Data classification provides a way to categorize organizational data based on criticality and sensitivity in order to help you determine appropriate protection and retention controls.

Identify the data within your workload: You need to understand the type and classification of data your workload is processing, the associated business processes, data owner, applicable legal and compliance requirements, where it’s stored, and the resulting controls that are needed to be enforced. This may include classifications to indicate if the data is intended to be publicly available, if the data is internal use only such as customer personally identifiable information (PII), or if the data is for more restricted access such as intellectual property, legally privileged or marked sensitive, and more. By carefully managing an appropriate data classification system, along with each workload’s level of protection requirements, you can map the controls and level of access/protection appropriate for the data. For example, public content is available for anyone to access, but important content is encrypted and stored in a protected manner that requires authorized access to a key for decrypting the content.

Define data protection controls: By using resource tags, separate AWS accounts per sensitivity (and potentially also per caveat / enclave / community of interest), IAM policies, Organizations SCPs, AWS KMS, and AWS CloudHSM, you can define and implement your policies for data classification and protection with encryption. For example, if you have a project with S3 buckets that contain highly critical data or EC2 instances that process confidential data, they can be tagged with a “Project=ABC” tag. Only your immediate team knows what the project code means, and it provides a way to use attribute-based access control. You can define levels of access to the AWS KMS encryption keys through key policies and grants to ensure that only appropriate services have access to the sensitive content through a secure mechanism. If you are making authorization decisions based on tags you should make sure that the permissions on the tags are defined appropriately using tag policies in AWS Organizations.

Define data lifecycle management: Your defined lifecycle strategy should be based on sensitivity level as well as legal and organization requirements. Aspects including the duration for which you retain data, data destruction processes, data access management, data transformation, and data sharing should be considered. When choosing a data classification methodology, balance usability versus access. You should also accommodate the multiple levels of access and nuances for implementing a secure, but still usable, approach for each level. Always use a defense in depth approach and reduce human access to data and mechanisms for transforming, deleting, or copying data. For example, require users to strongly authenticate to an application, and give the application, rather than the users, the requisite access permission to perform “action at a distance.” In addition, ensure that users come from a trusted network path and require access to the decryption keys. Use tools, such as dashboards and automated reporting, to give users information from the data rather than giving them direct access to the data.
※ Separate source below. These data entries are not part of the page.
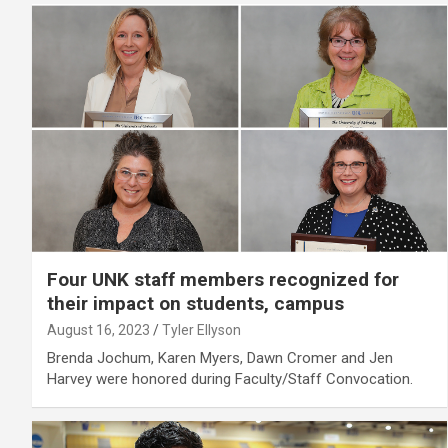
Four UNK staff members recognized for
their impact on students, campus
August 16, 2023
Tyler Ellyson
Brenda Jochum, Karen Myers, Dawn Cromer and Jen
Harvey were honored during Faculty/Staff Convocation.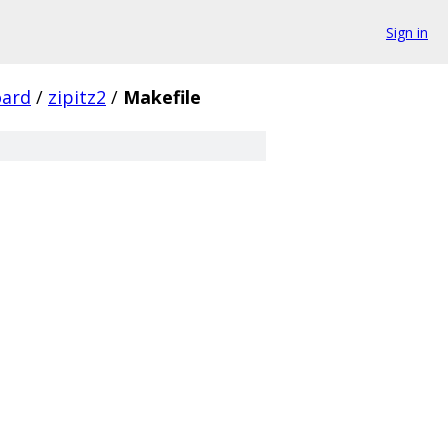
Sign in
ard
/
zipitz2
/
Makefile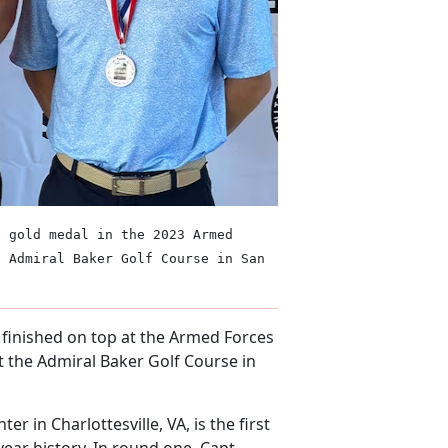
e gold medal in the 2023 Armed
e Admiral Baker Golf Course in San
) finished on top at the Armed Forces
 the Admiral Baker Golf Course in
er in Charlottesville, VA, is the first
year history. In round one, Capt.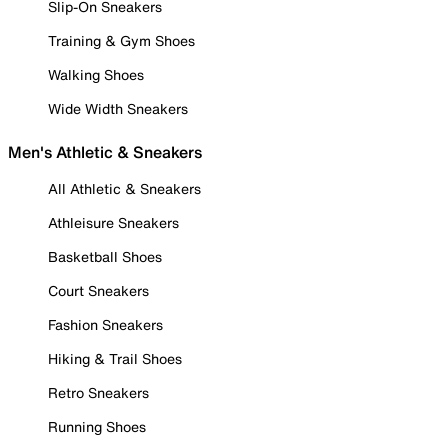
Slip-On Sneakers
Training & Gym Shoes
Walking Shoes
Wide Width Sneakers
Men's Athletic & Sneakers
All Athletic & Sneakers
Athleisure Sneakers
Basketball Shoes
Court Sneakers
Fashion Sneakers
Hiking & Trail Shoes
Retro Sneakers
Running Shoes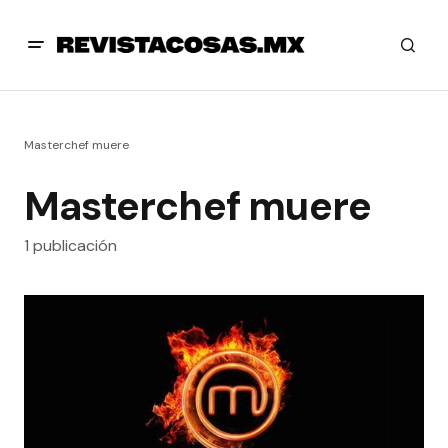
Masterchef muere
Masterchef muere
1 publicación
Automate identification and classification: Automating the identification and classification of data can help you implement the correct controls. Using automation for this instead of direct access from a person reduces the risk of human error and exposure. You should evaluate using a tool, such as Amazon Macie, that uses machine learning to automatically discover, classify, and protect sensitive data in AWS. Amazon Macie recognizes sensitive data, such as personally identifiable information (PII) or intellectual property, and provides you with dashboards and alerts that give visibility into how this data is being accessed or moved.